Il n’est donc pas étonnant que Monique et Raymond soient vite devenus des « sources » privilégiées pour les journalistes (JNE ou non) chargés de suivre le domaine de l’énergie. Très offensive face au Pr Pierre Pellerin, directeur inamovible du SCPRI (Service central de protection contre les rayonnements ionisants) et fanatique du nucléaire (à ne pas confondre avec le journaliste naturaliste Pierre Pellerin, fondateur de notre association !)
lors d’un débat le 10 mai 1986 sur TF1 autour des retombées en France de la catastrophe de Tchernobyl, Monique devient une figure reconnue, souvent interviewée dans la presse écrite et audiovisuelle.
Homme discret, chaleureux et doté d’un solide sens de l’humour, Raymond, quant à lui, reste trop souvent dans l’ombre. Mais il est toujours prêt à répondre aux demandes des journalistes, comme quand il accepta au pied levé de participer à un débat sur les conséquences de Tchernobyl dans,les locaux du magazine Ça m’intéresse (où votre serviteur travaillait alors) qu’un journaliste pronucléaire laissé sans surveillance avait concocté avec comme seuls participants… EDF et le CEA. Invité de la dernière heure, Raymond avait débattu ce jour là d’une manière à la fois ferme et courtoise notamment avec François Cogné, directeur de l’Institut de protection et de sûreté nucléaire (IPSN), alors rattaché au CEA.
Même si Raymond s’épanchait peu à ce sujet, sa « vocation » de lanceur d’alerte sur les dessous de l’industrie nucléaire lui venait certainement en grande partie de sa présence en mai 1962 dans le Sahara algérien aux lendemains de l’essai nucléaire raté du Béryl. Notre consoeur Emilie Massemin retrace ainsi ce dramatique épisode
sur le site de Reporterre :
Dès le 7 mai, Raymond Sené, âgé de 27 ans et appelé au contingent dans le cadre de la guerre d’Algérie, est arrivé sur place pour participer à des prélèvements et à des mesures de radioactivité. Il y est resté six mois, à opérer sans protection.

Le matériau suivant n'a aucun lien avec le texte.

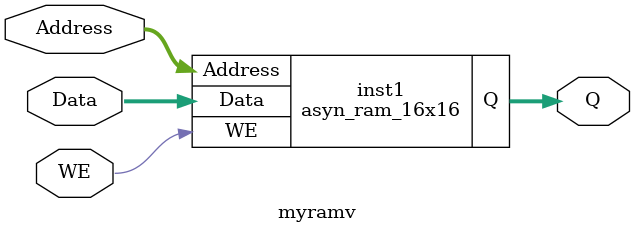
<source format=v>
`timescale 1ns / 1ns

module asyn_ram_16x16 (Q, Data,WE, Address); //synthesis black_box

input [15:0] Data;
input WE;
input [3:0] Address;
output [15:0] Q;
endmodule

module myramv(Q,Data,WE,Address);
input [15:0] Data;
input WE;
input [3:0] Address;
output [15:0] Q;

asyn_ram_16x16 inst1 (Q,Data,WE,Address);
endmodule

</source>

« De cette expérience, j’ai gardé une profonde aversion pour la chose militaire », raconta-t-il dans Les Irradiés du Béryl, du chimiste et témoin de l’accident Louis Bulidon. « Il a eu jusqu’au bout cette volonté d’informer sur cette expérience du Hoggar », rapporte ce dernier.

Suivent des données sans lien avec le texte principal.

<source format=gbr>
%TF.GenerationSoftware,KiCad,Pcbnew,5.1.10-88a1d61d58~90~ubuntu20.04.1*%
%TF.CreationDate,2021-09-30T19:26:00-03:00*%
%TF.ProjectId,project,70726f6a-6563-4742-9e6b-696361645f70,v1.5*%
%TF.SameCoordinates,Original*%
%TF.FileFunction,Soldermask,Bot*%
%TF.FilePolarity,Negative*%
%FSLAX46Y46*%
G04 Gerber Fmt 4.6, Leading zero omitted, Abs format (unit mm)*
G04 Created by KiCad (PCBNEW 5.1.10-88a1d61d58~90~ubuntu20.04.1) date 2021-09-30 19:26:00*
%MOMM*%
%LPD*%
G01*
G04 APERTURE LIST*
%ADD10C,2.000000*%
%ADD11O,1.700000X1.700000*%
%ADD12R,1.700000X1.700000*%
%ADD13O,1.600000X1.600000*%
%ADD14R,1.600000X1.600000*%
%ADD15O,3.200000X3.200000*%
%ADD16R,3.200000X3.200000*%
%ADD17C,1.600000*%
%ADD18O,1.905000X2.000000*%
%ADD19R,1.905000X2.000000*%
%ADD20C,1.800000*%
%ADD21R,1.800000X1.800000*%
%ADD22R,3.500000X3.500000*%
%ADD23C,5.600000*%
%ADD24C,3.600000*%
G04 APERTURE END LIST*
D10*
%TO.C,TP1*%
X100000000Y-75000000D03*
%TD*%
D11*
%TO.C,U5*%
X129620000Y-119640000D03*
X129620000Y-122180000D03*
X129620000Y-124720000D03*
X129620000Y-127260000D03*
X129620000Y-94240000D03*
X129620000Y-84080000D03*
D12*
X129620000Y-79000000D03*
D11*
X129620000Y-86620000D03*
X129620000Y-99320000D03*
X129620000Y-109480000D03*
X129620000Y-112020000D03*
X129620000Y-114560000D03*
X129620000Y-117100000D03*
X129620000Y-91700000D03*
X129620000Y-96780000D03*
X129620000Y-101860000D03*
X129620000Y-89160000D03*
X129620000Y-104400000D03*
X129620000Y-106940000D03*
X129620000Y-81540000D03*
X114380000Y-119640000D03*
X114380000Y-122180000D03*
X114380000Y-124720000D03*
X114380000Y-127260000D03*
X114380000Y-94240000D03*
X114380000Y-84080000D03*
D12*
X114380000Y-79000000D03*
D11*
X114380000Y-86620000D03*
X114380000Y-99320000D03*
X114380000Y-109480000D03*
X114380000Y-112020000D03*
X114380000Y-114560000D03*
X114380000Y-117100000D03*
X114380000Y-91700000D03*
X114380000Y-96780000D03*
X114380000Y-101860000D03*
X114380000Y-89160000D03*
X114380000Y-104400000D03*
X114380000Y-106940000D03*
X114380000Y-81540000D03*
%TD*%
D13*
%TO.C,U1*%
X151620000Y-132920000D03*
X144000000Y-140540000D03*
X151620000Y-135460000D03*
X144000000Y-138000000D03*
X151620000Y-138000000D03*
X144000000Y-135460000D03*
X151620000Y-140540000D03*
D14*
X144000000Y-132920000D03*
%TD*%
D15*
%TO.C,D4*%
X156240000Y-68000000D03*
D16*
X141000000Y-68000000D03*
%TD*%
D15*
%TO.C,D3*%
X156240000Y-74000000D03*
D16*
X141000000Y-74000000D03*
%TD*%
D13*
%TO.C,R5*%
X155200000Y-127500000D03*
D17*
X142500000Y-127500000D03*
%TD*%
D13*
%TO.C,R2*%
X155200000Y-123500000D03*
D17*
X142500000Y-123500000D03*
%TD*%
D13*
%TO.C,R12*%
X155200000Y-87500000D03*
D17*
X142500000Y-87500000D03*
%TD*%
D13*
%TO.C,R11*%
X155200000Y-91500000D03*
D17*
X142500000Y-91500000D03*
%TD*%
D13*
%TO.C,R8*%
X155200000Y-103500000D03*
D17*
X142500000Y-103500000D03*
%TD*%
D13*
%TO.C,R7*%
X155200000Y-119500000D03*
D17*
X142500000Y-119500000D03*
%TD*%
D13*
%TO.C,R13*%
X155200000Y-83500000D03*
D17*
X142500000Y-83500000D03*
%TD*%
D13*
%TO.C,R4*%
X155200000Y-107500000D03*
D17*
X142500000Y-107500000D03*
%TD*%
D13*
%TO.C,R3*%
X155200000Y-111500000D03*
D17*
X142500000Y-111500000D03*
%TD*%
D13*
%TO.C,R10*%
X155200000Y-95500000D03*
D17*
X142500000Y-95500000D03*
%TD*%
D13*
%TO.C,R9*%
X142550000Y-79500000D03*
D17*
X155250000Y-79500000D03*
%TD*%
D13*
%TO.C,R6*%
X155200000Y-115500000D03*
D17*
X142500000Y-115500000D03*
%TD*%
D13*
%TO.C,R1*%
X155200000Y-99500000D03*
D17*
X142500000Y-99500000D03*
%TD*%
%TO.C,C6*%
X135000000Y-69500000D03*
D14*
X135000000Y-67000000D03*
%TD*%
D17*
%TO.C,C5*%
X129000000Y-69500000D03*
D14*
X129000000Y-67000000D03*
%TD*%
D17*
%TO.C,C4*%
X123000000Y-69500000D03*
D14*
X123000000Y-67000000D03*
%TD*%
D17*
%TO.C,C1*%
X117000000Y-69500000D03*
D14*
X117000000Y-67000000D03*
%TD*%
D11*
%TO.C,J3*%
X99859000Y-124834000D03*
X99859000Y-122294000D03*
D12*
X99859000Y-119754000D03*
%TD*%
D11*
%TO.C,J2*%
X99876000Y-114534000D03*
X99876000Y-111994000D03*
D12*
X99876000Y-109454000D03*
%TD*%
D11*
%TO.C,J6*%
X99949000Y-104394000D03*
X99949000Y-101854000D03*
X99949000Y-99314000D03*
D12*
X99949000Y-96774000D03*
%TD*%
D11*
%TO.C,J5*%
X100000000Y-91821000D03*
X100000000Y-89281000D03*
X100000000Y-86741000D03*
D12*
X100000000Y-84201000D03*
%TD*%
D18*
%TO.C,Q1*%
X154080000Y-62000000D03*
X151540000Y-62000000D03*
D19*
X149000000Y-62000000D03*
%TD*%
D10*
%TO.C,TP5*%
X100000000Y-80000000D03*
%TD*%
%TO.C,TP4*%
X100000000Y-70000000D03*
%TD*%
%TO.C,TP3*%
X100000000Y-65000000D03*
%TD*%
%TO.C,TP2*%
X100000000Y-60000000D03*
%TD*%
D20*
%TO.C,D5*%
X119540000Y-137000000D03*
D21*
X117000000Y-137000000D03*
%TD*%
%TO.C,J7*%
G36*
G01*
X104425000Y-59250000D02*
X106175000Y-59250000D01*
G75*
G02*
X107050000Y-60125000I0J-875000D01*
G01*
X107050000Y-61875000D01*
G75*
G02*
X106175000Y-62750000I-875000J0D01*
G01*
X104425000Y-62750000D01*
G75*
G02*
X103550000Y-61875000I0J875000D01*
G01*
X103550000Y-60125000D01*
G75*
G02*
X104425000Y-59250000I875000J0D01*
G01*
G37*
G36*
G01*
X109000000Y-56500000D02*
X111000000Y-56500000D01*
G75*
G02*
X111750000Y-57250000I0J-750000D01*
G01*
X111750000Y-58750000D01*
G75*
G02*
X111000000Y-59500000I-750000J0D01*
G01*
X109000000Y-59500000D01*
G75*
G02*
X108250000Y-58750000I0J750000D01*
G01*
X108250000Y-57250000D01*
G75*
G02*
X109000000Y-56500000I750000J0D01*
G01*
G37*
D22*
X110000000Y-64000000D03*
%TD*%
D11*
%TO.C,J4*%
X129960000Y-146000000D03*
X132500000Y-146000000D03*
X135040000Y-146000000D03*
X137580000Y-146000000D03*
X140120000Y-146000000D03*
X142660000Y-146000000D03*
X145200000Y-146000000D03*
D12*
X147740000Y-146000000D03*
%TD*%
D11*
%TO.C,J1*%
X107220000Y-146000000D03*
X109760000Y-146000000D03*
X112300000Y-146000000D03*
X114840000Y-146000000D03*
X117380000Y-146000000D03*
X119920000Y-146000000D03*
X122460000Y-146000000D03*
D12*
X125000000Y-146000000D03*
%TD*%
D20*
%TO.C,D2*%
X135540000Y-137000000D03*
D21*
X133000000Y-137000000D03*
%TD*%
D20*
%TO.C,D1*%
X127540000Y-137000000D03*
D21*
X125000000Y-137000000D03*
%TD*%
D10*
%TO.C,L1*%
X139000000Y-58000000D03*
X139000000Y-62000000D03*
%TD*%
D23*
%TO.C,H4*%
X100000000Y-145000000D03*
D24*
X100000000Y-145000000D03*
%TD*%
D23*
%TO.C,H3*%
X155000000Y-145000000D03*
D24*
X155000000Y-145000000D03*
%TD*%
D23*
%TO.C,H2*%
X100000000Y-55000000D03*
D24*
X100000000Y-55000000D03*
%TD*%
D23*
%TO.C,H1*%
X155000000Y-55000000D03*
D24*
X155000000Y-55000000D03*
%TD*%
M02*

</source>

« S’il n’y avait pas eu Raymond pour dépouiller les documents secret-défense, jamais je n’aurais réussi à faire indemniser des malades du Sahara », salue pour sa part Jean-Luc Sans, ancien président de l’Association des vétérans des essais nucléaires (Aven) — dont Raymond Sené était membre du conseil d’administration. Le nombre d’Algériens et notamment de Touaregs contaminés reste inconnu à ce jour.
On notera que le parti Les Ecologistes-Europe Ecologie-les Verts n’a pas daigné rendre hommage sur son site à l’action de Raymond Sené, contrairement à LFI, Sortir du nucléaire ou encore l’Association française des malades de la thyroïde.
Les JNE adressent leurs condoléances à Monique Sené, à toute la famille et aux proches de Raymond.